Het hof overweegt als volgt.
Uit de stukken is gebleken dat het contact tussen de man en [kind A] in het verleden enige tijd moeizaam is verlopen. Blijkens het verhandelde ter zitting in hoger beroep is tussen hen inmiddels sprake van een warme band. Tegenover Parlan heeft de man laten zien dat hij openstaat voor hulpverlening en dat hij [kind A] in de toekomst wil ondersteunen. Het cultuurverschil dat tussen de man en [kind A] speelt, is daarbij ook aan de orde gekomen. Tegen die achtergrond is, anders dan de vrouw ter zitting in hoger beroep heeft betoogd, niet aannemelijk dat het cultuurverschil in de toekomst tot moeilijkheden zal leiden. Verder is gebleken dat [kind A] zich goed heeft ontwikkeld, dat zij in staat is zelfstandig te wonen en dat zij op haar netwerk kan terugvallen. Die omstandigheden hebben ertoe geleid dat BJNH, zoals door de gezinsvoogd ter zitting in hoger beroep is verklaard, geen noodzaak ziet tot verdere verlenging van de ondertoezichtstelling en uithuisplaatsing en dat zij overige hulpverlening voor [kind A] evenmin nodig acht. Daarbij heeft BJNH in aanmerking genomen dat Stichting Maria Magdalena zorgen die in de toekomst mogelijkerwijs ten aanzien van [kind A] rijzen, tijdig kan signaleren. De Raad heeft het standpunt van BJNH ter zitting in hoger beroep onderschreven.
Gezien het voorgaande is genoegzaam aannemelijk geworden dat thans op een wijze in het gezag van [kind A] wordt voorzien die in haar belang is.
Uit de stukken is voorts gebleken dat de ouders een conflictueuze relatie hadden, dat zij niet in staat waren met elkaar te communiceren en belangrijke beslissingen over [kind A] gezamenlijk te nemen en dat zij geruime tijd geen contact met elkaar hebben gehad. Ter zitting in hoger beroep is gebleken dat het contact tussen de ouders weer is hervat, doch dat de invulling van het contact nauwelijks is verbeterd.
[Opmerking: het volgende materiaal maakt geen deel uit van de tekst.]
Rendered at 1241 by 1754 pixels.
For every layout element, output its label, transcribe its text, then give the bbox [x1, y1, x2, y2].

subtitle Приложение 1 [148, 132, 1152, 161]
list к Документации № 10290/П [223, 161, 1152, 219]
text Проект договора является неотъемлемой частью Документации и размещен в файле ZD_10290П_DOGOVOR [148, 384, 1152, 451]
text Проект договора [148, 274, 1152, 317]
Uit het raadsrapport is naar voren gekomen dat de man geen vertrouwen in de vrouw heeft, omdat zij haar fouten uit het verleden niet erkent en alleen over het verleden praat. Verder heeft de man, blijkens de beschikking van 31 juli 2013, te kennen gegeven dat de vrouw weliswaar haar best doet, maar dat partijen enorm kunnen botsen. Uit de verklaring van BJNH ter zitting in hoger beroep is verder gebleken dat [kind A] het contact met de vrouw belangrijk vindt, maar dat zij geen verdere betrokkenheid van de vrouw in haar leven wil.
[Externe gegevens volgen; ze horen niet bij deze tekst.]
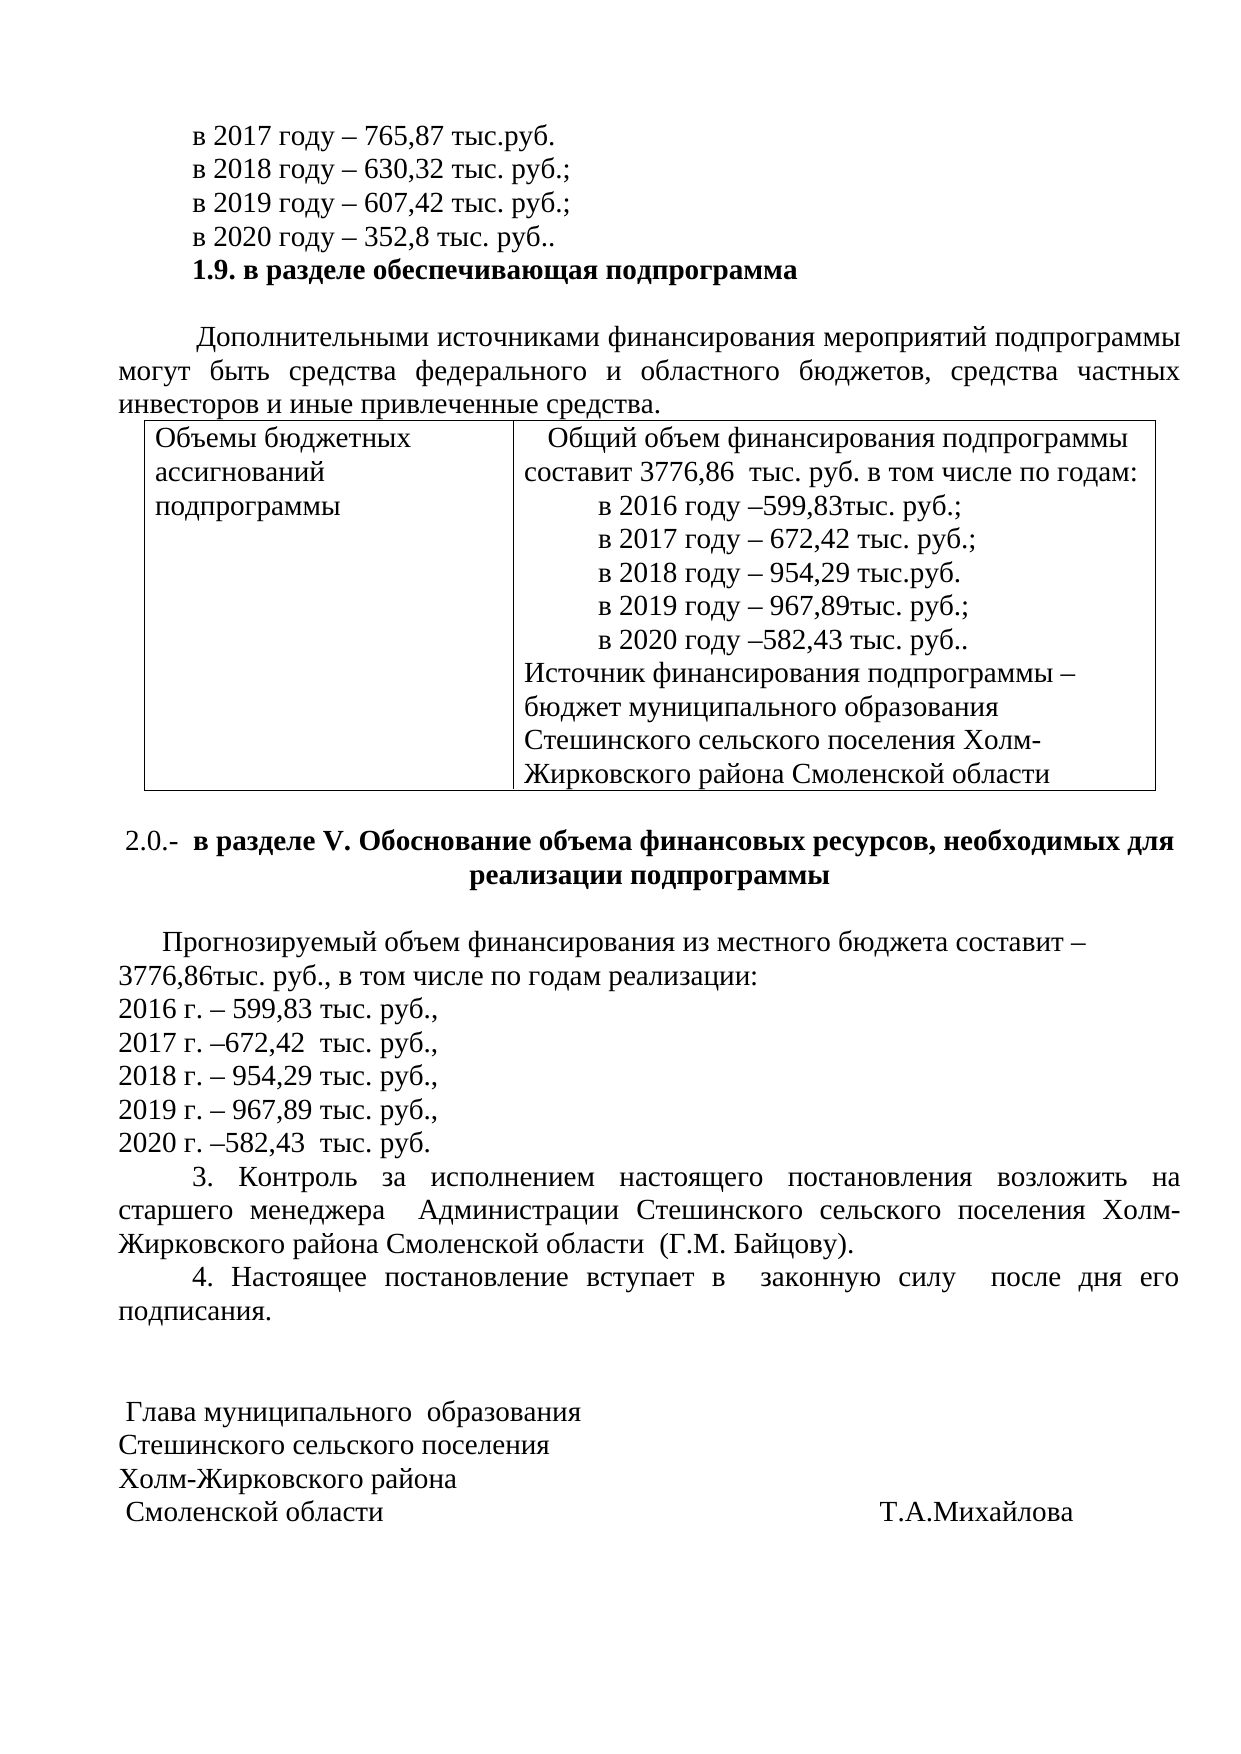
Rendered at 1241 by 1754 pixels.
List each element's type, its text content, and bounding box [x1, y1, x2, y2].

text Дополнительными источниками финансирования мероприятий подпрограммы могут быть средства федерального и областного бюджетов, средства частных инвесторов и иные привлеченные средства. [118, 319, 1181, 420]
text 2018 г. – 954,29 тыс. руб., [118, 1058, 1181, 1092]
text 2.0.- в разделе V. Обоснование объема финансовых ресурсов, необходимых для реализации подпрограммы [118, 823, 1181, 891]
text в 2017 году – 765,87 тыс.руб. [118, 118, 1181, 152]
text в 2018 году – 630,32 тыс. руб.; [118, 152, 1181, 185]
text Прогнозируемый объем финансирования из местного бюджета составит –3776,86тыс. руб., в том числе по годам реализации: [118, 924, 1181, 991]
text Смоленской области Т.А.Михайлова [118, 1494, 1181, 1528]
text 2016 г. – 599,83 тыс. руб., [118, 991, 1181, 1025]
text 2020 г. –582,43 тыс. руб. [118, 1125, 1181, 1159]
text в 2019 году – 607,42 тыс. руб.; [118, 185, 1181, 219]
text 2019 г. – 967,89 тыс. руб., [118, 1092, 1181, 1125]
text 3. Контроль за исполнением настоящего постановления возложить на старшего менеджера Администрации Стешинского сельского поселения Холм-Жирковского района Смоленской области (Г.М. Байцову). [118, 1159, 1181, 1259]
text 1.9. в разделе обеспечивающая подпрограмма [118, 252, 1181, 286]
text Холм-Жирковского района [118, 1461, 1181, 1494]
text 2017 г. –672,42 тыс. руб., [118, 1025, 1181, 1058]
text Глава муниципального образования [118, 1394, 1181, 1427]
text 4. Настоящее постановление вступает в законную силу после дня его подписания. [118, 1259, 1181, 1327]
table_header Объемы бюджетных ассигнований подпрограммы [145, 421, 513, 789]
text в 2020 году – 352,8 тыс. руб.. [118, 219, 1181, 252]
table_header Общий объем финансирования подпрограммы составит 3776,86 тыс. руб. в том числе по годам: в 2016 году –599,83тыс. руб.; в 2017 году – 672,42 тыс. руб.; в 2018 году – 954,29 тыс.руб. в 2019 году – 967,89тыс. руб.; в 2020 году –582,43 тыс. руб.. Источник финансирования подпрограммы – бюджет муниципального образования Стешинского сельского поселения Холм-Жирковского района Смоленской области [514, 421, 1155, 789]
text Стешинского сельского поселения [118, 1427, 1181, 1461]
Onder de hiervoor genoemde omstandigheden acht het hof het aannemelijk dat het herstel van de vrouw in het gezag over [kind A], waardoor de vrouw en de man gezamenlijk gezagsbeslissingen over [kind A] zouden moeten gaan nemen, ertoe kan leiden dat [kind A] klem of verloren raakt tussen de ouders.
Het vorenstaande brengt met zich dat het hof de bestreden beschikking zal bekrachtigen.
Het hof merkt nog op dat het feit dat de vrouw niet met het gezag over [kind A] is belast, niet wegneemt dat zij als moeder een belangrijke rol speelt in het leven van [kind A] en dat haar betrokkenheid en ondersteuning ook in de toekomst van evident belang voor [kind A] is.